Interessant ist, dass die meisten Pharmamanager sowie Experten überzeugt sind, dass Rabattaktionen im Onlinebereich nur von kurzer Dauer sein werden und sich die Preise bald auch im Versandbereich auf dem normalen Apothekenniveau einpendeln werden. „Bereits in Deutschland sieht man, dass die Produktpreise der Onlineapotheken wieder steigen, das Preisdumping ist selbstregulierend, es soll ja noch Gewinn für die Apotheke überbleiben. Die beste Beratung jedoch bekommt man nur im persönlichen Gespräch in der Apotheke“, sagt Rumler.
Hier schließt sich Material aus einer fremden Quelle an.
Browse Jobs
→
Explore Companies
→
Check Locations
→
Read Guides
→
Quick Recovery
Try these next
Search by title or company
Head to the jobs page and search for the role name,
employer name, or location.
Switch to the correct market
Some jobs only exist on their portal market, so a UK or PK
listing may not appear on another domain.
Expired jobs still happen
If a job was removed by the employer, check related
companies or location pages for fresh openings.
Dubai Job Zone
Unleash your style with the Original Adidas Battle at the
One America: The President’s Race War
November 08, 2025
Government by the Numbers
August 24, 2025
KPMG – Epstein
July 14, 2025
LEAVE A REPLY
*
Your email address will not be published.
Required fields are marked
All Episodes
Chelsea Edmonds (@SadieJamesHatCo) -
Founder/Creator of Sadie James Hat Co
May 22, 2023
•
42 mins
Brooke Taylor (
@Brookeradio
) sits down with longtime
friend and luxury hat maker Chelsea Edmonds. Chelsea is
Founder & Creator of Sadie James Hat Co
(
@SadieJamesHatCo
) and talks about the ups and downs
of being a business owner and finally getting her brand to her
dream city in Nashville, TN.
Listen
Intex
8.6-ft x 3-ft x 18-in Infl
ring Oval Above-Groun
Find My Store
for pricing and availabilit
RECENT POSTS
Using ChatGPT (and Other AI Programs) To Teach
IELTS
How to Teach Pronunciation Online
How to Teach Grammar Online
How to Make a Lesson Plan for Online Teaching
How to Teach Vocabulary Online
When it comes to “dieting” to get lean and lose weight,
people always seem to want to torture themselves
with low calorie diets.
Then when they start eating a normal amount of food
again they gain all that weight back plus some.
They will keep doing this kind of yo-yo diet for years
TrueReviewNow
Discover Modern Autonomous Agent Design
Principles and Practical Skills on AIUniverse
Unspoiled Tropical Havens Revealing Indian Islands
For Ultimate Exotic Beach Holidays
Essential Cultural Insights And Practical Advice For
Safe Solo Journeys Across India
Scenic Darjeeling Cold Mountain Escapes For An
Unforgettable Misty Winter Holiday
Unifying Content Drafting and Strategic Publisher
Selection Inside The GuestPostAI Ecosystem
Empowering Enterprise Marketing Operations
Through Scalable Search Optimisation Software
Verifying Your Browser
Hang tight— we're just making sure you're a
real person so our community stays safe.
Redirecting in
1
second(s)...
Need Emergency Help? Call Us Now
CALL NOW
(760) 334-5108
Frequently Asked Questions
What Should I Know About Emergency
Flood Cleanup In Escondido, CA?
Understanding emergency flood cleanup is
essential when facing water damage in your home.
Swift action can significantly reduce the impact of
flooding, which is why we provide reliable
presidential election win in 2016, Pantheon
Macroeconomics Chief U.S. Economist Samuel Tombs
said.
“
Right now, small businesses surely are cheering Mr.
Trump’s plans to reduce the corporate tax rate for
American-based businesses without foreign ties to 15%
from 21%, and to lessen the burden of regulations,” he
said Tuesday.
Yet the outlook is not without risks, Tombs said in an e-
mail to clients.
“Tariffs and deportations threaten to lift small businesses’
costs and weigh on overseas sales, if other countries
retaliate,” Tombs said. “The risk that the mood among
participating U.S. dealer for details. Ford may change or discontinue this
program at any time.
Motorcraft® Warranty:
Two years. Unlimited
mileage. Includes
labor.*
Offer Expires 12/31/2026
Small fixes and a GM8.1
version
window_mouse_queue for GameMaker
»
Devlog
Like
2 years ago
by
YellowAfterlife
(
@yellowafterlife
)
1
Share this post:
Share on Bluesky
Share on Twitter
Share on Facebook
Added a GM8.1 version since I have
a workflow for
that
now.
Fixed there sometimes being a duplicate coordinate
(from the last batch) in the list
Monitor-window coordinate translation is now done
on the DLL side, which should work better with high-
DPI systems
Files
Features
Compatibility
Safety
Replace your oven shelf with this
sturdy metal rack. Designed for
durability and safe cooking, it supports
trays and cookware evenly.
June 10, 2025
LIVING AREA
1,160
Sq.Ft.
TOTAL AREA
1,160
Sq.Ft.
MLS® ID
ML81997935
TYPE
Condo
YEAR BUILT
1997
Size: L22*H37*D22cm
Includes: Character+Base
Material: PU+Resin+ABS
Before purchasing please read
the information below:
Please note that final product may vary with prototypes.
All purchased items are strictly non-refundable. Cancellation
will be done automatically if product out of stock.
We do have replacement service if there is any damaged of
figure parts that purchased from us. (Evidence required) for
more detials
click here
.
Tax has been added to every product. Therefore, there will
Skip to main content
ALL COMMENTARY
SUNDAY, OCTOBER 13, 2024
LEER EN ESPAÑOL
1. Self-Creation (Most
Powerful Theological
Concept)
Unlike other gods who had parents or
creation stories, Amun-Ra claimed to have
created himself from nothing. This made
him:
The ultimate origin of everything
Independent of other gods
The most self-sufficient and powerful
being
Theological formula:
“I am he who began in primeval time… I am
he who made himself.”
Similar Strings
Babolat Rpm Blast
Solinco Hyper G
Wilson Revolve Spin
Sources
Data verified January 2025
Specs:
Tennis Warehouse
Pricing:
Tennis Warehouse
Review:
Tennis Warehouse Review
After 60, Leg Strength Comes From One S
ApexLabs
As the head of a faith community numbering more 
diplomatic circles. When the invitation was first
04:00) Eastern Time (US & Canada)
Ein Trend, der übrigens nicht nur für Arzneimittel gilt. Eine Erhebung der deutschen Stiftung Warentest, die dem heimischen VKI entspricht, kommt aktuell zum Ergebnis, dass man sich nichts erspart, wenn man Pauschalreisen im Internet statt im Reisebüro bucht. Das Ergebnis ist laut heimischer Branchenvertretung auch auf Österreich umlegbar, da die Anbieter in Österreich und Deutschland weitgehend identisch sind, berichtet der ORF. Die deutschen Konsumentenschützer testeten demnach zu Beginn des Jahres 15 überregional bedeutende Reisebüroanbieter mit fünf unterschiedlichen Reisewünschen: eine ärztlich begleitete Rundreise durch Südafrika, eine Mittelmeer-Kreuzfahrt für eine vierköpfige Familie, eine Indien-Rundreise, einen Last-Minute-Tauchurlaub und eine Familienreise in die Türkei. Trotz der Beratungsleistung im Reisebüro seien die dortigen Angebote nicht teurer gewesen als im Internet. Und noch etwas zeigt sich: Internetbuchungen gehen den Konsumentenschützern zufolge auch nicht schneller, denn das Sondieren des großen Angebotes dauert – meist länger als der Gang ins Reisebüro. Im Reisebüro könne man Zeit und Nerven sparen, teilte dazu Gregor Kadanska, Obmann der Fachgruppe Reisebüros in der Wiener Wirtschaftskammer, am Montag in einer Aussendung mit. Der Kunde bekomme dort nicht nur Informationen über das Reiseziel und die Einreisebestimmungen, sondern vor allem Hilfe, wenn einmal umgebucht oder storniert werden müsse.